==== PROVIDED RECORDS ====
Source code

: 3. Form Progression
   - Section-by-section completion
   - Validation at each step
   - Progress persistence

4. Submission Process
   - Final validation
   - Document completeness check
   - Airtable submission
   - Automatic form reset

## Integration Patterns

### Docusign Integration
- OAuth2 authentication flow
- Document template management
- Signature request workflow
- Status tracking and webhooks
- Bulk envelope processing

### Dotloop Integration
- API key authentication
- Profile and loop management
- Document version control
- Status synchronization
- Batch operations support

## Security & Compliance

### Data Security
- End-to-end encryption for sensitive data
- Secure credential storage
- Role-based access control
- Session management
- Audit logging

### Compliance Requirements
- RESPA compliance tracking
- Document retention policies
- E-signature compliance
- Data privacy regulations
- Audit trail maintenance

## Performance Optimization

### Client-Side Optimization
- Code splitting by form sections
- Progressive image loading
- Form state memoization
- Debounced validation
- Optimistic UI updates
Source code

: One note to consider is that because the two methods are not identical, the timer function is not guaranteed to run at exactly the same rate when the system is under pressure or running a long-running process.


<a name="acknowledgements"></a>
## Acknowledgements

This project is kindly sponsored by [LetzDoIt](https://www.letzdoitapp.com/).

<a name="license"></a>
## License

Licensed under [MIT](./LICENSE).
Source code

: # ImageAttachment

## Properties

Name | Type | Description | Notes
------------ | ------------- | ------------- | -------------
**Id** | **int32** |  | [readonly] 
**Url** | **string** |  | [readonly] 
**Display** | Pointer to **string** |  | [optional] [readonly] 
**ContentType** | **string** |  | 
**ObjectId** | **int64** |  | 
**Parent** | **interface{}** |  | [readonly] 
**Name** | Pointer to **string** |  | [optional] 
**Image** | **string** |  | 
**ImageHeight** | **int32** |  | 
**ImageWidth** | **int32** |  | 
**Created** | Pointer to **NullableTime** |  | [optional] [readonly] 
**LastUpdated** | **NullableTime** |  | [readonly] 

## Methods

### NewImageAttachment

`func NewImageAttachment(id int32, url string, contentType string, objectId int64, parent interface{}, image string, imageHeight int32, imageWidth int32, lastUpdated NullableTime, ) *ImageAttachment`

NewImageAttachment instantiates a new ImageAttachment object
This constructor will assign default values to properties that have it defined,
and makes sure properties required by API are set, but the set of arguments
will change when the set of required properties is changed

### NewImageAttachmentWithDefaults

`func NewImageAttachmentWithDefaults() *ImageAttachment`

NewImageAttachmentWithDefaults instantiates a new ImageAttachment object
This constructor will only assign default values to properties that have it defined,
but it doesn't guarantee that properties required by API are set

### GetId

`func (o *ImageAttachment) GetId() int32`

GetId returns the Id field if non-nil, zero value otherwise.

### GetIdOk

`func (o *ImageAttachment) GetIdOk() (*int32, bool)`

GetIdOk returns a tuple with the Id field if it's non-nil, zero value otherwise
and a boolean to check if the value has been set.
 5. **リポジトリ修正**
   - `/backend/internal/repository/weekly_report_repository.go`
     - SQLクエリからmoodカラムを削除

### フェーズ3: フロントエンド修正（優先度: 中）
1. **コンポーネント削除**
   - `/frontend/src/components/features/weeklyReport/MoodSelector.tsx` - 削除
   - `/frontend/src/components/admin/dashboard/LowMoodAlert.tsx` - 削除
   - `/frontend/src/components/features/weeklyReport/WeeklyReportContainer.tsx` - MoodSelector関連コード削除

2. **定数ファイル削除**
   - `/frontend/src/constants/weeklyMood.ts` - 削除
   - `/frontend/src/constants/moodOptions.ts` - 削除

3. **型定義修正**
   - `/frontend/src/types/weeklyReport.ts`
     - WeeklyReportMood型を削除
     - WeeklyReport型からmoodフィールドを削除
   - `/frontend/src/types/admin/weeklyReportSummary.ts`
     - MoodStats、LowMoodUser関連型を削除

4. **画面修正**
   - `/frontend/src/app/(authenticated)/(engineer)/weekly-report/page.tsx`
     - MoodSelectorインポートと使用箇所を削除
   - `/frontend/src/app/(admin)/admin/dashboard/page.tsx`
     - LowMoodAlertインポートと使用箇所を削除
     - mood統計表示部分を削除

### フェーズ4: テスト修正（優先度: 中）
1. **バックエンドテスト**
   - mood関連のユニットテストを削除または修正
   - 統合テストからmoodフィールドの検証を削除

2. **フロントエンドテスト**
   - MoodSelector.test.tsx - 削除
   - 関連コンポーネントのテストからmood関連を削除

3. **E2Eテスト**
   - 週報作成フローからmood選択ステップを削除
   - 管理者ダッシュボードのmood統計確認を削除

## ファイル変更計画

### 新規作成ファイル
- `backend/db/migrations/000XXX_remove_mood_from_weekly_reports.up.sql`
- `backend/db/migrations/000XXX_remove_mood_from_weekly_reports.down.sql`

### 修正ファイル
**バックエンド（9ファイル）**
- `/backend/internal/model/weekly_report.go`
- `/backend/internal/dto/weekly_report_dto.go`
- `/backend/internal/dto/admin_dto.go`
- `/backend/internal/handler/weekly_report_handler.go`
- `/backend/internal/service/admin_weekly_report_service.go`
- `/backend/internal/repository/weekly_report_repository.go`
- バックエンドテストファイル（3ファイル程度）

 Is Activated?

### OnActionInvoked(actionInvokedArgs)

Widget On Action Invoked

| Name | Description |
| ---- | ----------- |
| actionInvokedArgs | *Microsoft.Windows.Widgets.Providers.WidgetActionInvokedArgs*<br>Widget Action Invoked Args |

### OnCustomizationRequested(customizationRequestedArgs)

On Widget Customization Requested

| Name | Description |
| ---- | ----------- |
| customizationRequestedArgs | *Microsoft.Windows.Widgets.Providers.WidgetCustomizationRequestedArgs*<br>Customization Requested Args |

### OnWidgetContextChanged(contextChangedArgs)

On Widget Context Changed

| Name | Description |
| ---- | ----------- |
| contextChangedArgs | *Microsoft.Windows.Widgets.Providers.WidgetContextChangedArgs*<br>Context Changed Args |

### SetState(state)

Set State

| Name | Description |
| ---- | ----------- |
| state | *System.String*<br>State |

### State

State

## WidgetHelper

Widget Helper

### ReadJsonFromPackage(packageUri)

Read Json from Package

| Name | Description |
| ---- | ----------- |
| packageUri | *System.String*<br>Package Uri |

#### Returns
====
Return the records exactly, every line included.

Source code

: 3. Form Progression
   - Section-by-section completion
   - Validation at each step
   - Progress persistence

4. Submission Process
   - Final validation
   - Document completeness check
   - Airtable submission
   - Automatic form reset

## Integration Patterns

### Docusign Integration
- OAuth2 authentication flow
- Document template management
- Signature request workflow
- Status tracking and webhooks
- Bulk envelope processing

### Dotloop Integration
- API key authentication
- Profile and loop management
- Document version control
- Status synchronization
- Batch operations support

## Security & Compliance

### Data Security
- End-to-end encryption for sensitive data
- Secure credential storage
- Role-based access control
- Session management
- Audit logging

### Compliance Requirements
- RESPA compliance tracking
- Document retention policies
- E-signature compliance
- Data privacy regulations
- Audit trail maintenance

## Performance Optimization

### Client-Side Optimization
- Code splitting by form sections
- Progressive image loading
- Form state memoization
- Debounced validation
- Optimistic UI updates
Source code

: One note to consider is that because the two methods are not identical, the timer function is not guaranteed to run at exactly the same rate when the system is under pressure or running a long-running process.


<a name="acknowledgements"></a>
## Acknowledgements

This project is kindly sponsored by [LetzDoIt](https://www.letzdoitapp.com/).

<a name="license"></a>
## License

Licensed under [MIT](./LICENSE).
Source code

: # ImageAttachment

## Properties

Name | Type | Description | Notes
------------ | ------------- | ------------- | -------------
**Id** | **int32** |  | [readonly] 
**Url** | **string** |  | [readonly] 
**Display** | Pointer to **string** |  | [optional] [readonly] 
**ContentType** | **string** |  | 
**ObjectId** | **int64** |  | 
**Parent** | **interface{}** |  | [readonly] 
**Name** | Pointer to **string** |  | [optional] 
**Image** | **string** |  | 
**ImageHeight** | **int32** |  | 
**ImageWidth** | **int32** |  | 
**Created** | Pointer to **NullableTime** |  | [optional] [readonly] 
**LastUpdated** | **NullableTime** |  | [readonly] 

## Methods

### NewImageAttachment

`func NewImageAttachment(id int32, url string, contentType string, objectId int64, parent interface{}, image string, imageHeight int32, imageWidth int32, lastUpdated NullableTime, ) *ImageAttachment`

NewImageAttachment instantiates a new ImageAttachment object
This constructor will assign default values to properties that have it defined,
and makes sure properties required by API are set, but the set of arguments
will change when the set of required properties is changed

### NewImageAttachmentWithDefaults

`func NewImageAttachmentWithDefaults() *ImageAttachment`

NewImageAttachmentWithDefaults instantiates a new ImageAttachment object
This constructor will only assign default values to properties that have it defined,
but it doesn't guarantee that properties required by API are set

### GetId

`func (o *ImageAttachment) GetId() int32`

GetId returns the Id field if non-nil, zero value otherwise.

### GetIdOk

`func (o *ImageAttachment) GetIdOk() (*int32, bool)`

GetIdOk returns a tuple with the Id field if it's non-nil, zero value otherwise
and a boolean to check if the value has been set.
 5. **リポジトリ修正**
   - `/backend/internal/repository/weekly_report_repository.go`
     - SQLクエリからmoodカラムを削除

### フェーズ3: フロントエンド修正（優先度: 中）
1. **コンポーネント削除**
   - `/frontend/src/components/features/weeklyReport/MoodSelector.tsx` - 削除
   - `/frontend/src/components/admin/dashboard/LowMoodAlert.tsx` - 削除
   - `/frontend/src/components/features/weeklyReport/WeeklyReportContainer.tsx` - MoodSelector関連コード削除

2. **定数ファイル削除**
   - `/frontend/src/constants/weeklyMood.ts` - 削除
   - `/frontend/src/constants/moodOptions.ts` - 削除

3. **型定義修正**
   - `/frontend/src/types/weeklyReport.ts`
     - WeeklyReportMood型を削除
     - WeeklyReport型からmoodフィールドを削除
   - `/frontend/src/types/admin/weeklyReportSummary.ts`
     - MoodStats、LowMoodUser関連型を削除

4. **画面修正**
   - `/frontend/src/app/(authenticated)/(engineer)/weekly-report/page.tsx`
     - MoodSelectorインポートと使用箇所を削除
   - `/frontend/src/app/(admin)/admin/dashboard/page.tsx`
     - LowMoodAlertインポートと使用箇所を削除
     - mood統計表示部分を削除

### フェーズ4: テスト修正（優先度: 中）
1. **バックエンドテスト**
   - mood関連のユニットテストを削除または修正
   - 統合テストからmoodフィールドの検証を削除

2. **フロントエンドテスト**
   - MoodSelector.test.tsx - 削除
   - 関連コンポーネントのテストからmood関連を削除

3. **E2Eテスト**
   - 週報作成フローからmood選択ステップを削除
   - 管理者ダッシュボードのmood統計確認を削除

## ファイル変更計画

### 新規作成ファイル
- `backend/db/migrations/000XXX_remove_mood_from_weekly_reports.up.sql`
- `backend/db/migrations/000XXX_remove_mood_from_weekly_reports.down.sql`

### 修正ファイル
**バックエンド（9ファイル）**
- `/backend/internal/model/weekly_report.go`
- `/backend/internal/dto/weekly_report_dto.go`
- `/backend/internal/dto/admin_dto.go`
- `/backend/internal/handler/weekly_report_handler.go`
- `/backend/internal/service/admin_weekly_report_service.go`
- `/backend/internal/repository/weekly_report_repository.go`
- バックエンドテストファイル（3ファイル程度）

 Is Activated?

### OnActionInvoked(actionInvokedArgs)

Widget On Action Invoked

| Name | Description |
| ---- | ----------- |
| actionInvokedArgs | *Microsoft.Windows.Widgets.Providers.WidgetActionInvokedArgs*<br>Widget Action Invoked Args |

### OnCustomizationRequested(customizationRequestedArgs)

On Widget Customization Requested

| Name | Description |
| ---- | ----------- |
| customizationRequestedArgs | *Microsoft.Windows.Widgets.Providers.WidgetCustomizationRequestedArgs*<br>Customization Requested Args |

### OnWidgetContextChanged(contextChangedArgs)

On Widget Context Changed

| Name | Description |
| ---- | ----------- |
| contextChangedArgs | *Microsoft.Windows.Widgets.Providers.WidgetContextChangedArgs*<br>Context Changed Args |

### SetState(state)

Set State

| Name | Description |
| ---- | ----------- |
| state | *System.String*<br>State |

### State

State

## WidgetHelper

Widget Helper

### ReadJsonFromPackage(packageUri)

Read Json from Package

| Name | Description |
| ---- | ----------- |
| packageUri | *System.String*<br>Package Uri |

#### Returns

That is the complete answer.